Let’s recall temporary values in the context of memory management. The intermediate remainder value (e.g., the number 0 or 1) is born in memory and then disappears without our involvement as soon as the comparison with zero is complete. We don't need to create a variable for it or track its fate — the computation model does it for us.

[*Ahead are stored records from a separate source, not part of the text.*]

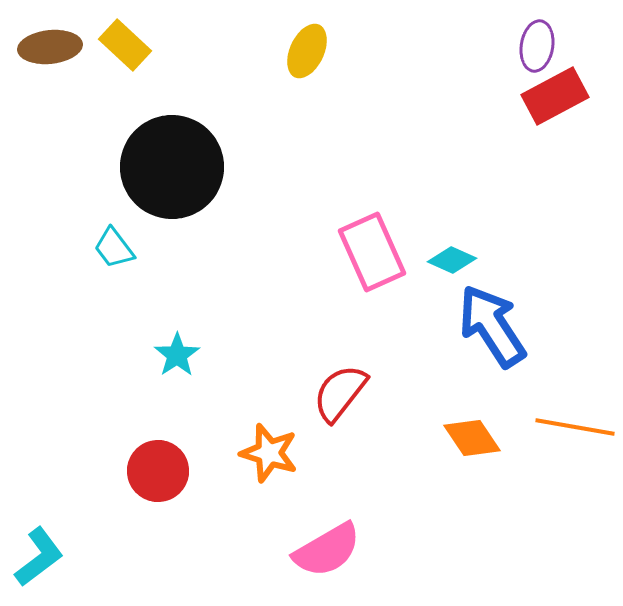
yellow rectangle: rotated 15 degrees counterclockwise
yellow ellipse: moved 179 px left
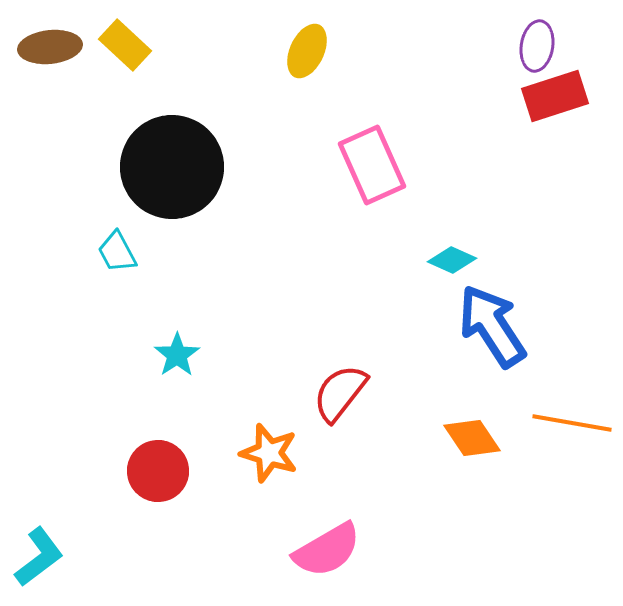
red rectangle: rotated 10 degrees clockwise
cyan trapezoid: moved 3 px right, 4 px down; rotated 9 degrees clockwise
pink rectangle: moved 87 px up
orange line: moved 3 px left, 4 px up
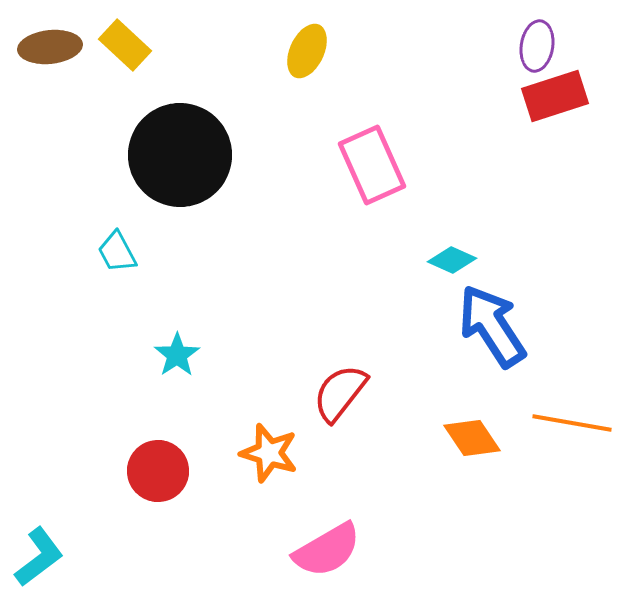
black circle: moved 8 px right, 12 px up
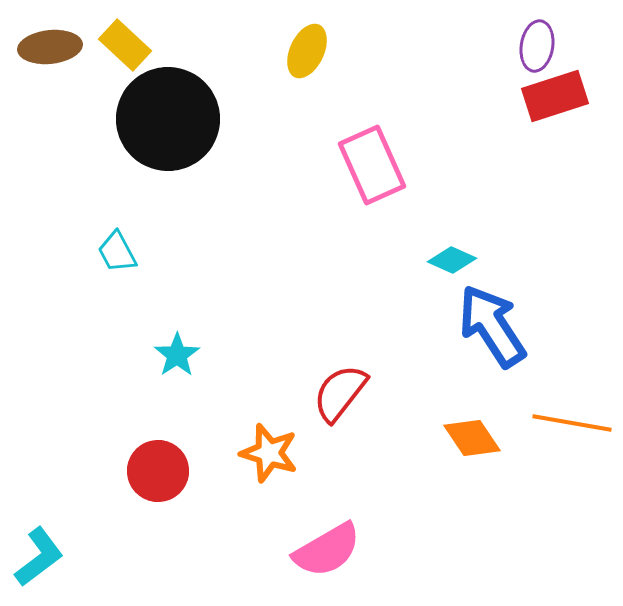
black circle: moved 12 px left, 36 px up
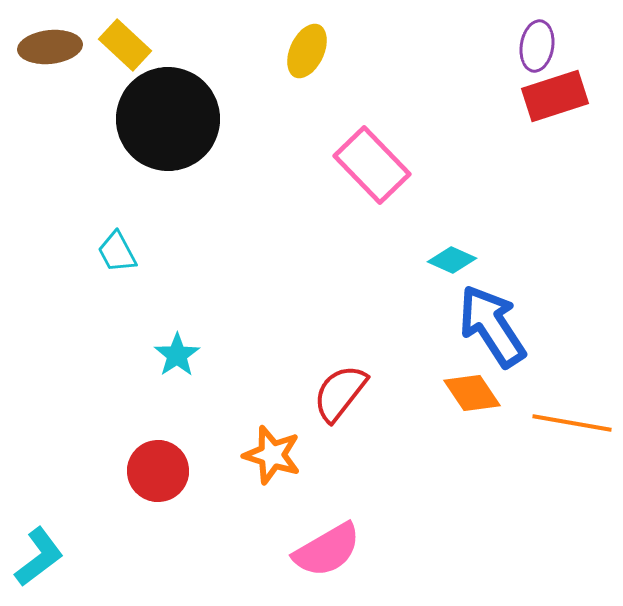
pink rectangle: rotated 20 degrees counterclockwise
orange diamond: moved 45 px up
orange star: moved 3 px right, 2 px down
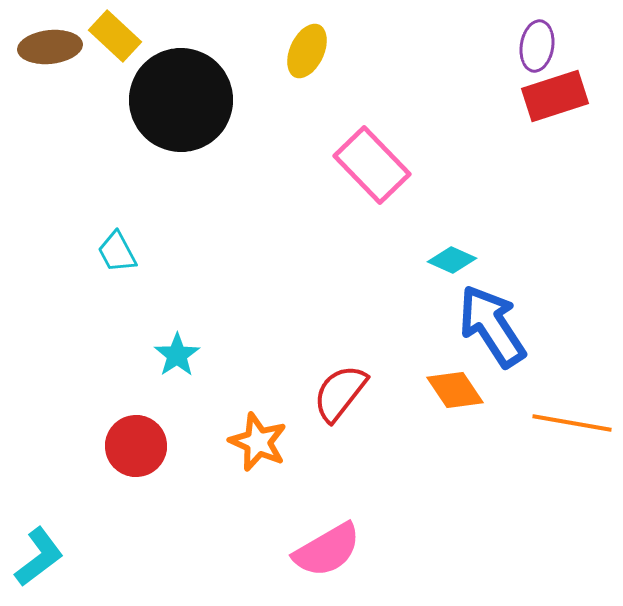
yellow rectangle: moved 10 px left, 9 px up
black circle: moved 13 px right, 19 px up
orange diamond: moved 17 px left, 3 px up
orange star: moved 14 px left, 13 px up; rotated 6 degrees clockwise
red circle: moved 22 px left, 25 px up
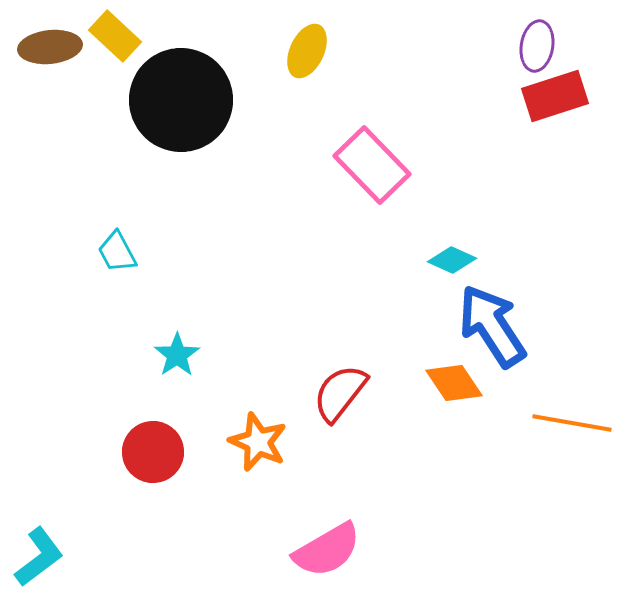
orange diamond: moved 1 px left, 7 px up
red circle: moved 17 px right, 6 px down
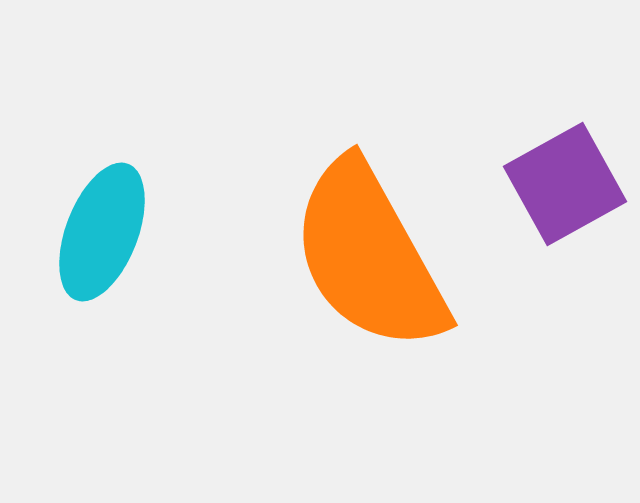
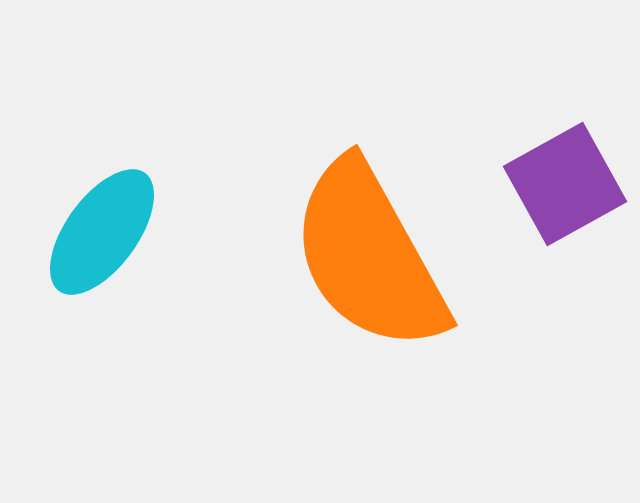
cyan ellipse: rotated 15 degrees clockwise
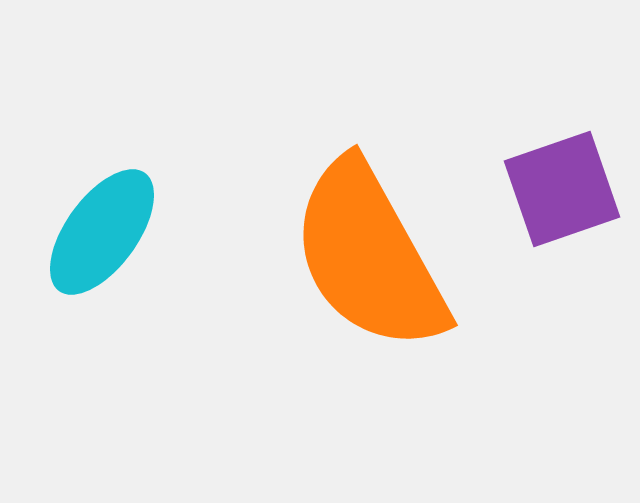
purple square: moved 3 px left, 5 px down; rotated 10 degrees clockwise
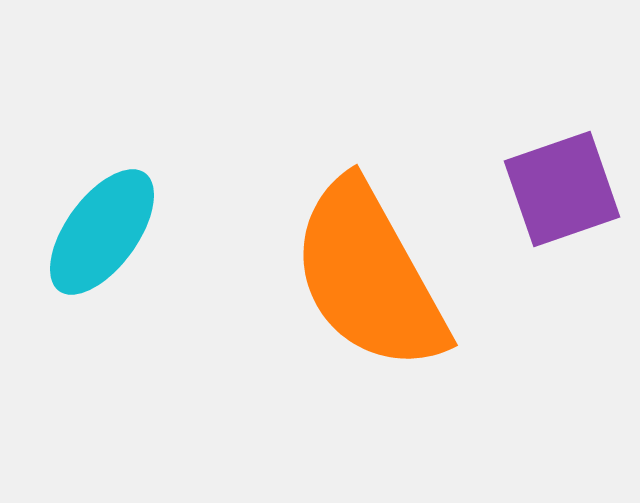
orange semicircle: moved 20 px down
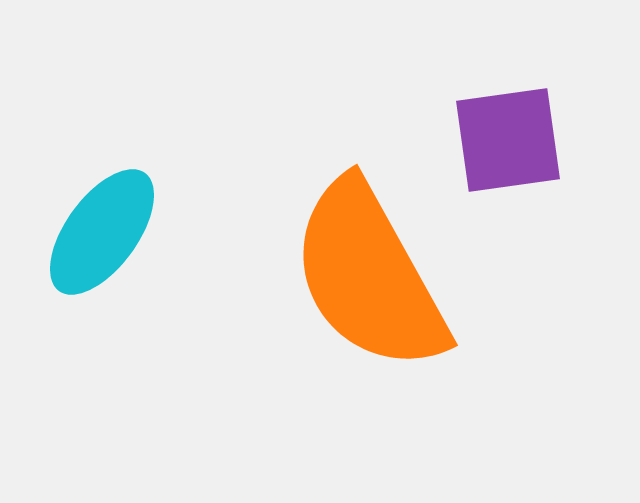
purple square: moved 54 px left, 49 px up; rotated 11 degrees clockwise
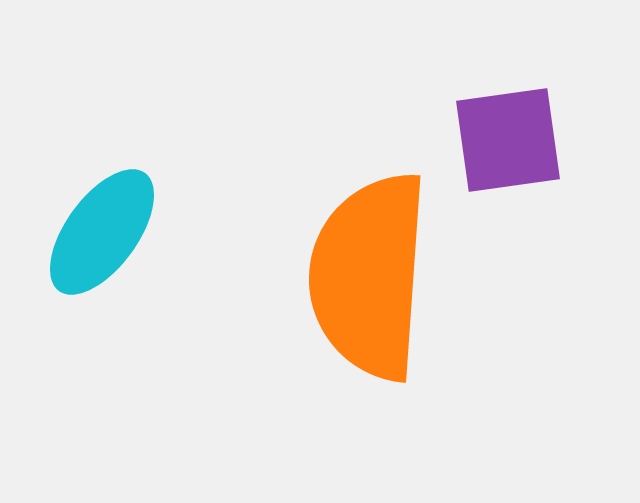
orange semicircle: rotated 33 degrees clockwise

Garbage collection in action.

A small bonus: let's solve the task "create a list of even elements greater than 6, increased by 5, from the first twenty natural numbers." Here is the solution in two languages at once!

Python:

result = [x + 5 for x in range(1, 21) if x % 2 == 0 and x > 6]

Haskell:

result = map plus5 $ filter (>6) $ evenOnly [1..20]  

-- evenOnly      — keep the even ones 
-- filter (>6)   — keep elements greater than 6
-- map plus5     — apply the function to each element (map) 
-- [1..20]       — data source (lazy list)
-- $             — right-to-left function application (pipeline) to avoid extra parentheses

By the way, try writing a function that checks whether its argument is greater than 6 or not, and then apply it to the list processing pipeline.

Conclusion

Functional programming often seems intimidating because of its mathematical rigor, but behind the “Celtic runes” of the syntax there is a simple and honest computation model. Here, data structures naturally turn into the ways they are processed. When you stop thinking about creating temporary variables, programming becomes a description of computation rather than management of state.

Now any new language — be it Haskell, Scala, or functional features in Python — will be for you just a convenient syntax for ideas that, I hope, you already understand.

Let’s take a break from the loop, gentlemen. Recursion is waiting for you!

That’s all. Probably it’s time to look for a textbook on programming in... However, as you understood, a specific FP language does not matter. What matters is understanding the methods of solving problems.

P.S.

Did you solve the problem of summing the odd elements of a list? Good luck with FP!